(Saved data entries)
────────

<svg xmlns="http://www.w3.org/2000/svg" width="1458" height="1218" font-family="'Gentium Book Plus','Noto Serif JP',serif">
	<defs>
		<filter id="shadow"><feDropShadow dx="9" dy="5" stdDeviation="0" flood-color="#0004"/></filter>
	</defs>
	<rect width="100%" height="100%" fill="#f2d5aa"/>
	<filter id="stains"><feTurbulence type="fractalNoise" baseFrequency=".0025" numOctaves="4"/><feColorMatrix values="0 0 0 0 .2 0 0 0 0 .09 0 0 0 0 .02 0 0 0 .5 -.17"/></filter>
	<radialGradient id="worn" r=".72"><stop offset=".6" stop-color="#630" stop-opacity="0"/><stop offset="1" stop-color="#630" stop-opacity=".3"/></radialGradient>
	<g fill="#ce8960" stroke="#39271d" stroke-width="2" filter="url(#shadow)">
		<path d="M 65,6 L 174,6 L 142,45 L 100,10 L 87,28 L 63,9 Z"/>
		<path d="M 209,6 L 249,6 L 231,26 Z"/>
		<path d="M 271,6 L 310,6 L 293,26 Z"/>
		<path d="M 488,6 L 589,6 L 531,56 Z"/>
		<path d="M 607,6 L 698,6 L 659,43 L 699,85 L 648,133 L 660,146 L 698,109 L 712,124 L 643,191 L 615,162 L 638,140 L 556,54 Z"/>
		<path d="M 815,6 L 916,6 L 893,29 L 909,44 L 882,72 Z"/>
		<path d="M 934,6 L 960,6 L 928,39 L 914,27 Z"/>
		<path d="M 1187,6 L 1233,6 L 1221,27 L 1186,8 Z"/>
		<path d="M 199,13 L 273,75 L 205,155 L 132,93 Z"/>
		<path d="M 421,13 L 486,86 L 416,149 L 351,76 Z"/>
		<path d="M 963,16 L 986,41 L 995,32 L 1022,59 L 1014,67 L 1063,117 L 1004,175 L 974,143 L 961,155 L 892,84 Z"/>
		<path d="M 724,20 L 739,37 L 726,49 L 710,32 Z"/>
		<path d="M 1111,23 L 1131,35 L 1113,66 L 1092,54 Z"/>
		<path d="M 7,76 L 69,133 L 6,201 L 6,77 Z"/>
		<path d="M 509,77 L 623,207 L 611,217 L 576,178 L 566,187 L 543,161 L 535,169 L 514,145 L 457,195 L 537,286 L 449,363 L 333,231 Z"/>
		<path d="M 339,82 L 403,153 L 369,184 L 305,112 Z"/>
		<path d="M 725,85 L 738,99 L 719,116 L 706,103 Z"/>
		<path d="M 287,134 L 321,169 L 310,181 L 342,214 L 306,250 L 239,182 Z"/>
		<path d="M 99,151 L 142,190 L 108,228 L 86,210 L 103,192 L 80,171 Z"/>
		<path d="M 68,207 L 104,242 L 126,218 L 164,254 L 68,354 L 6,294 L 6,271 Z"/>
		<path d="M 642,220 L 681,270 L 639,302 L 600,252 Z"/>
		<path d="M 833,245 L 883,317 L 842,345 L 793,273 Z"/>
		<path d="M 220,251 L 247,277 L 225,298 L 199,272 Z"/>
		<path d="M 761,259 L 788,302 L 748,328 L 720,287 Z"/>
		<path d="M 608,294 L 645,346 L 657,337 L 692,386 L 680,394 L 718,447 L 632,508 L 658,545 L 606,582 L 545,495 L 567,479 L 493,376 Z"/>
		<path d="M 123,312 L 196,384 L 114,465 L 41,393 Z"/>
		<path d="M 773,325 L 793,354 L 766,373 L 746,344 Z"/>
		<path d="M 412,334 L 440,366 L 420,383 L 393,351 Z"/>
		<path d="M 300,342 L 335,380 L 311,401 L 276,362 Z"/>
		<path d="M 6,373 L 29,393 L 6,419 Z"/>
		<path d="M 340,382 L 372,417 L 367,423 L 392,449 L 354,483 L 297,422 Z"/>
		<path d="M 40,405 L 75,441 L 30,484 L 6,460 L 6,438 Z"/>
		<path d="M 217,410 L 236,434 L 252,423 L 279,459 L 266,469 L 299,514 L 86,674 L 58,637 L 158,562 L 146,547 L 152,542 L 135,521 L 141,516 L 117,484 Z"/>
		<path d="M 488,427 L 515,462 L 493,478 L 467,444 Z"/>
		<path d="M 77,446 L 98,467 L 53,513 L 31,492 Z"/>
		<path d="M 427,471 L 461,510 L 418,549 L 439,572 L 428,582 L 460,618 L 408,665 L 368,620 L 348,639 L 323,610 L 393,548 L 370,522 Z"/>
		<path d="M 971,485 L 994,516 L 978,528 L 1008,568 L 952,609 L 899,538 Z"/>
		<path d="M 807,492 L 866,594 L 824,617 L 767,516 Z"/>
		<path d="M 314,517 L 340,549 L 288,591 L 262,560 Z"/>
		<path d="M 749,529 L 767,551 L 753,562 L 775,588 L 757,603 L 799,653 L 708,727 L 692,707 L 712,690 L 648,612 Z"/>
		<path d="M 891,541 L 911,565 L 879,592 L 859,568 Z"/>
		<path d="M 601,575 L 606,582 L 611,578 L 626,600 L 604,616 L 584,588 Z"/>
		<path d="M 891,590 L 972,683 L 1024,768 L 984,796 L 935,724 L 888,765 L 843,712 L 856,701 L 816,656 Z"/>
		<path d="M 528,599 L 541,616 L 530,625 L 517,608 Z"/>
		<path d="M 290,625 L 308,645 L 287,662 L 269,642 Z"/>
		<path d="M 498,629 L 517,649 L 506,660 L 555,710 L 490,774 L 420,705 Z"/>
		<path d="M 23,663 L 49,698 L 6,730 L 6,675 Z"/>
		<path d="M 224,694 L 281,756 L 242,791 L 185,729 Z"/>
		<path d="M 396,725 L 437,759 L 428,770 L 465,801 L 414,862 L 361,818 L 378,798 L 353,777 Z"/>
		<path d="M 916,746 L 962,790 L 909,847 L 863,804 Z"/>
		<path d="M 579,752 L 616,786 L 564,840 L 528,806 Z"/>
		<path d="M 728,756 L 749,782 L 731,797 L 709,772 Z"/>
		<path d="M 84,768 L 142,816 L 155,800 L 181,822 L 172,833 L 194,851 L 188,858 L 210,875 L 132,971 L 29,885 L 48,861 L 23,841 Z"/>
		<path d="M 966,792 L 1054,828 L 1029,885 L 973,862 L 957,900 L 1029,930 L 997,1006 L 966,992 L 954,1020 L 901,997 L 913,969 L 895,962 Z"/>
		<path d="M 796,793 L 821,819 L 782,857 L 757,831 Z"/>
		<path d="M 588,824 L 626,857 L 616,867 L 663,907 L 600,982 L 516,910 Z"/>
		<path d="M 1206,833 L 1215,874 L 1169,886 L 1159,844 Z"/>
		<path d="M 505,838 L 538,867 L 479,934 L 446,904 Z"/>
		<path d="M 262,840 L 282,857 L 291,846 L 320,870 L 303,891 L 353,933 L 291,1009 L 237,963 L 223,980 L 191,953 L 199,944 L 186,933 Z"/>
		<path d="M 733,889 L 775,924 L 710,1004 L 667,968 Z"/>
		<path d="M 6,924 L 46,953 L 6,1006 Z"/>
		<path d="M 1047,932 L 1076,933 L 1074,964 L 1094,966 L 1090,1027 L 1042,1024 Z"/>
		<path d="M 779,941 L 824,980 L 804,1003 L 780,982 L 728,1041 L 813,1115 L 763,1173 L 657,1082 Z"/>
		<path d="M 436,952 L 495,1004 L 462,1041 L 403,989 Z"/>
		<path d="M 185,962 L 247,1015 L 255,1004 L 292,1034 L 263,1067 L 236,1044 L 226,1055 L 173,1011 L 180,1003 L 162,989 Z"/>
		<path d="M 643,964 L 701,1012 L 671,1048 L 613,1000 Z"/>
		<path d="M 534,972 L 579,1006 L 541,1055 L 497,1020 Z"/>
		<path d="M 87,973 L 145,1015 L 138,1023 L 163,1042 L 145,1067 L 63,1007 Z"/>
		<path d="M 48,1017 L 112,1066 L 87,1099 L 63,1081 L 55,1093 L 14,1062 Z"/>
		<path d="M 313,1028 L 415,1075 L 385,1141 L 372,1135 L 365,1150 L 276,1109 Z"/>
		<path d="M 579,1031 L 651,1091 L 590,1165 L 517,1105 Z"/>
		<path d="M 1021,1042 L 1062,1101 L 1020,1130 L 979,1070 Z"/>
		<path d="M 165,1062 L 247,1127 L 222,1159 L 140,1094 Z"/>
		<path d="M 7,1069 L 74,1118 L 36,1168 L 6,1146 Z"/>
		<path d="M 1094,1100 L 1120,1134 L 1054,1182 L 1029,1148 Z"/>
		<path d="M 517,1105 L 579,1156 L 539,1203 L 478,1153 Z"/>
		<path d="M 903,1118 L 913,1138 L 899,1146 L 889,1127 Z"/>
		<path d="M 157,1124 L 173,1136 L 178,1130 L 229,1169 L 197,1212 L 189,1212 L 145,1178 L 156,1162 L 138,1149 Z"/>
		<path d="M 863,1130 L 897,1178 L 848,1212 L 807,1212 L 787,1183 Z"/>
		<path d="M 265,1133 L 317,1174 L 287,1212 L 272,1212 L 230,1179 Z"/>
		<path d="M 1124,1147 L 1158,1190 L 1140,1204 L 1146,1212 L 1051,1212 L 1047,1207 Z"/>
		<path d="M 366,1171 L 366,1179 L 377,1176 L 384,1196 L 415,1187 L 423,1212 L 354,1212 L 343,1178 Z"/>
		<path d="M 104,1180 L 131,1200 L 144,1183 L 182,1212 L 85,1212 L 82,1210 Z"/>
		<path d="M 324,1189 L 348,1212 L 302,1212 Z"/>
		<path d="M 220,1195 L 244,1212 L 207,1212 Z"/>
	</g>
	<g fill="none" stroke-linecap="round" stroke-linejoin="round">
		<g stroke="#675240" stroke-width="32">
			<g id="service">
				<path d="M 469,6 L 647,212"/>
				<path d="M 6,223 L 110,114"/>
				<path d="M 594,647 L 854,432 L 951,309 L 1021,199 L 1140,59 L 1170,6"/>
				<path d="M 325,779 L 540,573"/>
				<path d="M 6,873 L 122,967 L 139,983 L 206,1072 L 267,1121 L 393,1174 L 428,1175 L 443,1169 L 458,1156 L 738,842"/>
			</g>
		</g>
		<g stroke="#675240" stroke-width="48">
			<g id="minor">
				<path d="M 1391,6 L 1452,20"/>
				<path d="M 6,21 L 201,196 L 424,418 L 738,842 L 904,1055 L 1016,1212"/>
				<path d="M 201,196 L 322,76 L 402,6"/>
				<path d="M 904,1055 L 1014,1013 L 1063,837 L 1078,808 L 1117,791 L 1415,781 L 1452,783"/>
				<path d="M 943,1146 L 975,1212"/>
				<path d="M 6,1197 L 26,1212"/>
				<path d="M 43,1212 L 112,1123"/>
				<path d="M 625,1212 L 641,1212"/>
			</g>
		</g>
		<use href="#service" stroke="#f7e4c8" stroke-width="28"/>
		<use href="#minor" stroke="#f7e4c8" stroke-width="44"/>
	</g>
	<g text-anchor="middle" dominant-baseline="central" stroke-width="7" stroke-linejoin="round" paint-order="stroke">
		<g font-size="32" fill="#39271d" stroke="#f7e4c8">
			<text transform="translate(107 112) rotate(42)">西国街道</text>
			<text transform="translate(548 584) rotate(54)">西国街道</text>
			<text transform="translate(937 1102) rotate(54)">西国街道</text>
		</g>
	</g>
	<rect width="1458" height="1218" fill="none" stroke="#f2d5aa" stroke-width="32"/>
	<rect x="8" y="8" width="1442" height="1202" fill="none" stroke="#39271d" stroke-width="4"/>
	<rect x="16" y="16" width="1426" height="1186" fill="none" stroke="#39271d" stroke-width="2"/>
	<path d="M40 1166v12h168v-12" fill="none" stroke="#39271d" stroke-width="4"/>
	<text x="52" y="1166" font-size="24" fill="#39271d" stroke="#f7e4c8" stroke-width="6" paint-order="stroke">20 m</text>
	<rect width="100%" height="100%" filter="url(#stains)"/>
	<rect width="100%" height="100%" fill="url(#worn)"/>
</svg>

────────

* **Assignment**
Scan the records above line by line, counting those where the word "worn" appears, and give the count alone.

* **Output for this task**
2